Parce que marquer le passage, souligner le renouveau, la fin de l’hiver, ça n’a rien à voir avec le commerce ni avec les grandes tablées d’autrefois. Ça n’a pas besoin d’être spectaculaire. Une marche dans un parc. Un petit œuf en chocolat. Une bougie allumée. Une tulipe posée dans un verre d’eau. Des gestes simples, presque insignifiants, mais qui empêchent le jour de se dissoudre complètement et qui soulignent la joie, le soulagement d’être enfin sortis d’un hiver toujours trop long.
Le rituel, même minuscule, rattache au vivant. Il rappelle qu’on est encore là, qu’on fait partie de ce qui continue, d’une tribu appelée humanité. Et parfois, c’est tout ce qu’il reste. Mais c’est assez pour ne pas disparaître de sa propre vie.
J’ai suivi avec un intérêt qui m’a surpris moi-même, la semaine pascale d’Inspirations. Ça m’a touché d’une manière inexplicable, ces gestes, le recueillement, pas devant le religieux, mais devant le renouveau. Ça m’a interpellé, rappellé à ma qualité de vivante.
Aujourd’hui, nous serons quatre à table. D’autres pourraient se joindre à nous, mais ils ont choisi d’être ailleurs. Il n’y a pas de lapin géant, mais quelques gâteries chocolatées pour se faire plaisir. Pas de jambon à l’ananas non plus. Chez moi, on ne mange plus les animaux depuis longtemps.
Ce sera une rencontre familiale, un rituel réduit. Laisser tomber ce repas me semblerait un retrait du monde des vivants, une abdication de mon humanité. Et il y a déjà bien assez de choses qui nous tirent vers le bas.
Alors je résiste, à coups de fêtes décommercialisées, à coups de rituels adaptés.
Je ne céderai pas à la morosité ni à l’individualisme dans lequel cette époque nous pousse.






Ton texte me rejoint. J'ai de très beaux souvenirs de ces fêtes en famille.

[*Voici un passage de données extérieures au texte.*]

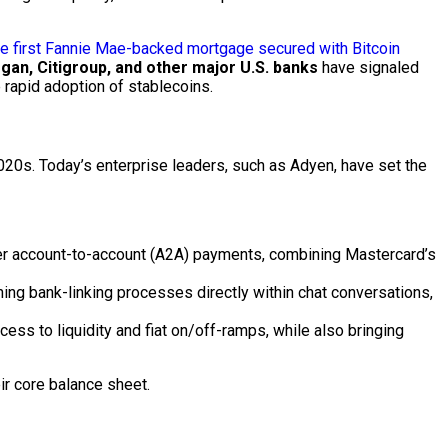
e first Fannie Mae-backed mortgage secured with Bitcoin
an, Citigroup, and other major U.S. banks
have signaled
rapid adoption of stablecoins.
2020s. Today’s enterprise leaders, such as Adyen, have set the
r account-to-account (A2A) payments, combining Mastercard’s
ning bank-linking processes directly within chat conversations,
s to liquidity and fiat on/off-ramps, while also bringing
eir core balance sheet.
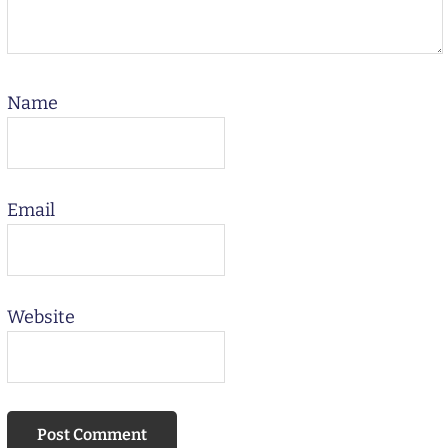
Name
Email
Website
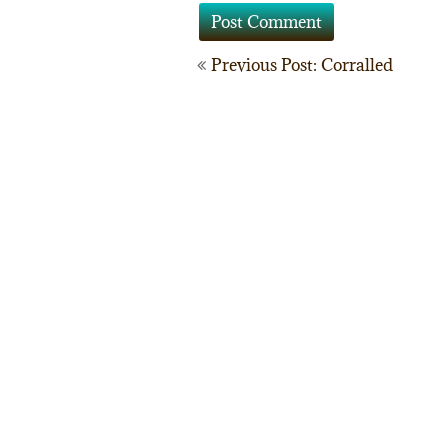
Post
Previous Post: Corralled
navigation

Je ne les fête plus de la même façon, mais j'ai un profond respect pour les rituels qui les entourent. Ils sont différents de ceux d'avant mais ils ont le même fond.

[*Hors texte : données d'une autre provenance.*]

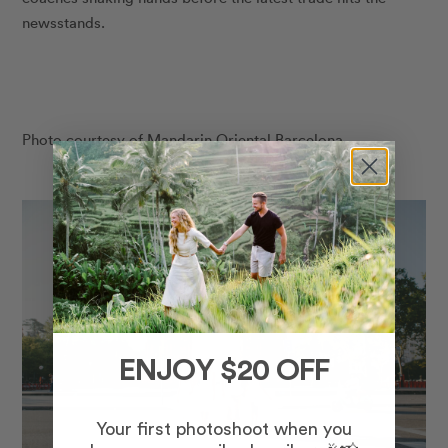
newsstands.
Photo courtesy of Mandarin Oriental Barcelona.
ENJOY $20 OFF
Your first photoshoot when you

Je trouve ça beau, ces gestes qui créent des ancrages.
Comme un héritage.
Bonjour, personnellement j'ai demandé à ma maman qui est encore de ce monde d'acheter des lapins 🐰 en chocolat, mon conjoint était assez étonnée par cette demande enfantine... C'est sûr que vu ma courte expérience en agriculture intensive, les lapins je ne les aime qu'en chocolat également.